◆ **Aim of the task**: Copy out the lines from the one containing "picture [1665, 0, 2001, 152]" through the one containing "text_box Time Complexity: O(n2)", both included, without changing anything.

━━━━━ Data entries ━━━━━

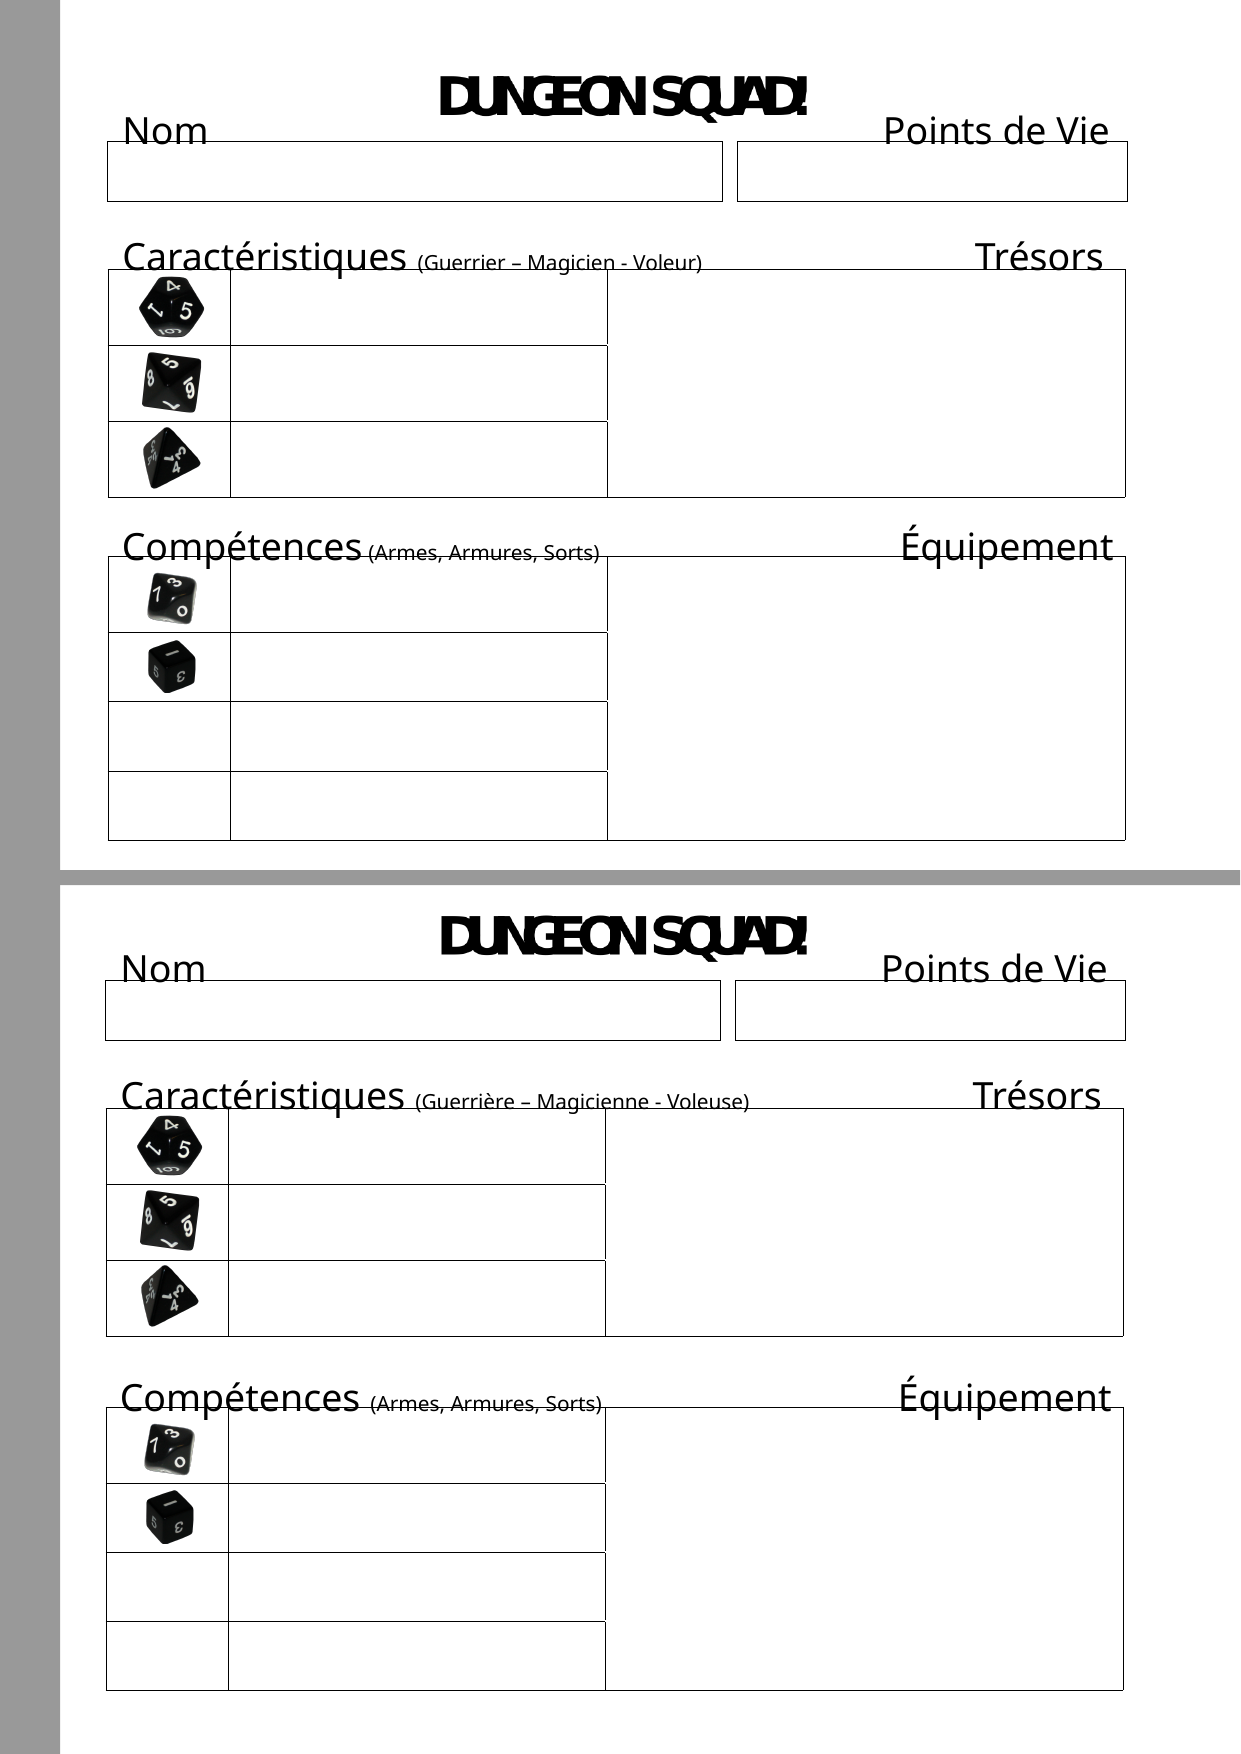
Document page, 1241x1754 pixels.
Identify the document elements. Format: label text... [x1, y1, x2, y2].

table_cell [229, 1484, 605, 1552]
table_cell [608, 702, 1125, 770]
table_header [109, 563, 230, 632]
table_cell [109, 702, 230, 771]
table_cell [606, 1185, 1123, 1259]
picture [435, 911, 811, 966]
picture [136, 1115, 203, 1177]
picture [434, 71, 811, 127]
table_cell [608, 422, 1125, 497]
table_cell [109, 346, 230, 421]
text_box Points de Vie [865, 981, 1125, 985]
table_cell [231, 772, 607, 840]
table_cell [229, 1553, 605, 1621]
table_cell [107, 1622, 228, 1690]
text_box Compétences (Armes, Armures, Sorts) [107, 513, 617, 563]
table_cell [608, 346, 1125, 420]
table_cell [109, 422, 230, 497]
picture [138, 276, 205, 338]
table_cell [107, 1261, 228, 1336]
table_cell [606, 1261, 1123, 1336]
text_box Points de Vie [865, 935, 1128, 985]
table_cell [606, 1553, 1123, 1620]
table_cell [229, 1622, 605, 1690]
table_header [109, 273, 230, 345]
table_header [606, 1408, 1123, 1482]
text_box Équipement [885, 513, 1130, 563]
table_cell [109, 772, 230, 840]
picture [143, 1490, 197, 1544]
table_header [107, 1413, 228, 1483]
table_header [229, 1112, 605, 1184]
table_header [231, 273, 607, 345]
picture [145, 640, 199, 694]
text_box Caractéristiques (Guerrier – Magicien - Voleur) [107, 223, 743, 273]
text_box Nom [105, 935, 217, 980]
table_cell [229, 1261, 605, 1336]
text_box Trésors [957, 1061, 1128, 1112]
table_cell [231, 702, 607, 771]
table_cell [608, 633, 1125, 700]
text_box Points de Vie [868, 96, 1130, 146]
table_cell [107, 1553, 228, 1621]
text_box Compétences (Armes, Armures, Sorts) [105, 1363, 619, 1413]
picture [141, 427, 203, 489]
picture [146, 572, 198, 625]
table_cell [606, 1622, 1123, 1690]
table_cell [606, 1484, 1123, 1551]
picture [141, 352, 202, 413]
text_box Nom [106, 981, 217, 985]
table_cell [109, 633, 230, 701]
table_cell [231, 346, 607, 421]
table_cell [107, 1484, 228, 1552]
table_header [229, 1413, 605, 1483]
table_header [608, 270, 1125, 344]
text_box [0, 0, 1241, 1754]
table_cell [231, 633, 607, 701]
text_box Trésors [960, 223, 1130, 273]
table_cell [231, 422, 607, 497]
picture [143, 1423, 196, 1476]
table_cell [608, 772, 1125, 840]
table_header [231, 563, 607, 632]
picture [139, 1265, 201, 1328]
table_header [107, 1112, 228, 1184]
text_box Points de Vie [868, 142, 1127, 146]
text_box Nom [108, 142, 219, 146]
text_box Caractéristiques (Guerrière – Magicienne - Voleuse) [105, 1061, 788, 1112]
text_box Nom [107, 96, 219, 141]
table_cell [107, 1185, 228, 1260]
table_cell [229, 1185, 605, 1260]
table_header [608, 557, 1125, 631]
table_header [606, 1109, 1123, 1183]
text_box Équipement [882, 1363, 1128, 1413]
picture [139, 1190, 200, 1252]
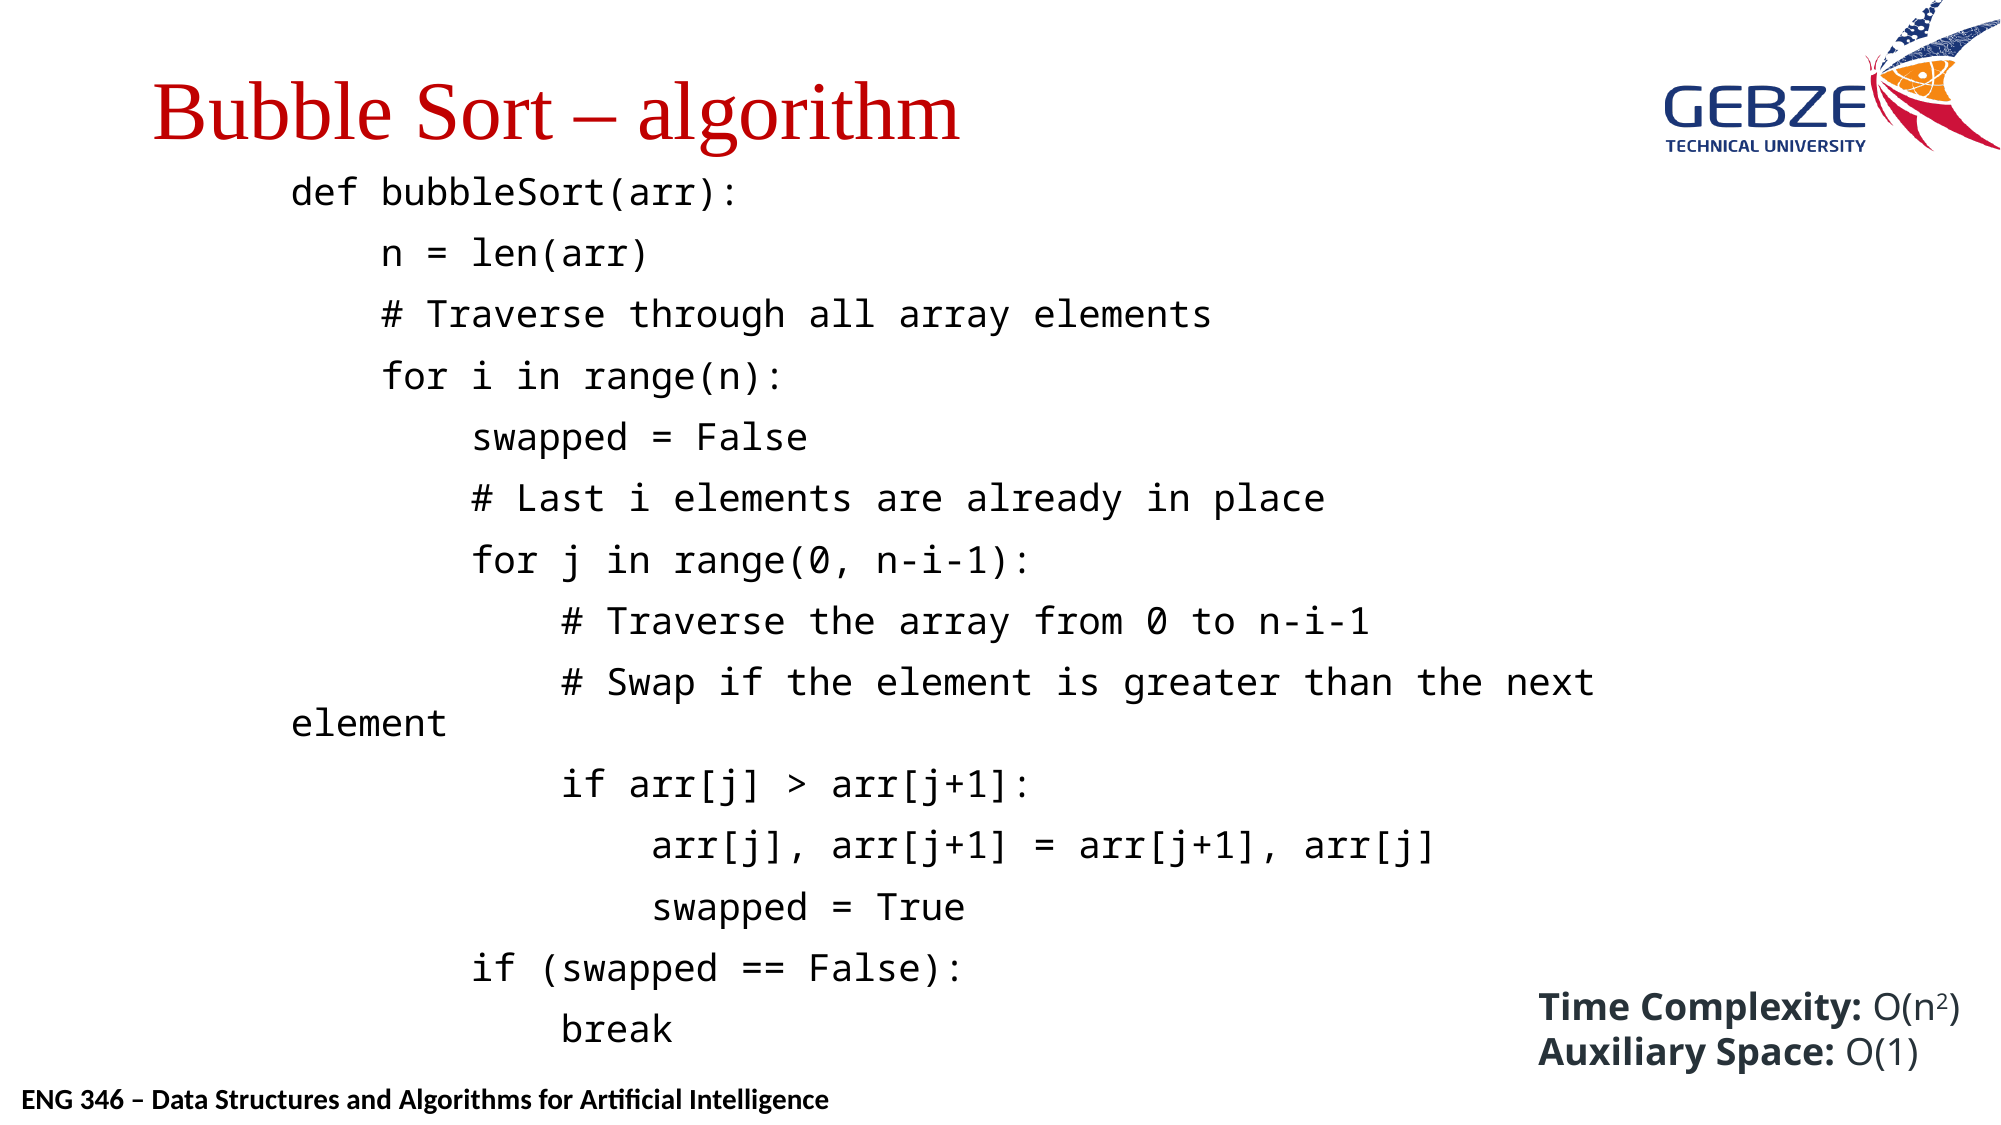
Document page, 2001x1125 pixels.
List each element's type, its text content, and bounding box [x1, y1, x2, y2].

picture [1665, 0, 2001, 152]
title Bubble Sort – algorithm [137, 59, 1863, 166]
text_box Time Complexity: O(n2) Auxiliary Space: O(1) [1523, 975, 1979, 1081]
list def bubbleSort(arr): n = len(arr) # Traverse through all array elements for i in range(n): swapped = False # Last i elements are already in place for j in range(0, n-i-1): # Traverse the array from 0 to n-i-1 # Swap if the element is greater than the next element if arr[j] > arr[j+1]: arr[j], arr[j+1] = arr[j+1], arr[j] swapped = True if (swapped == False): break [275, 165, 1724, 997]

━━━━━

◆ **Written solution**:
picture [1665, 0, 2001, 152]
title Bubble Sort – algorithm [137, 59, 1863, 166]
text_box Time Complexity: O(n2) Auxiliary Space: O(1) [1523, 975, 1979, 1081]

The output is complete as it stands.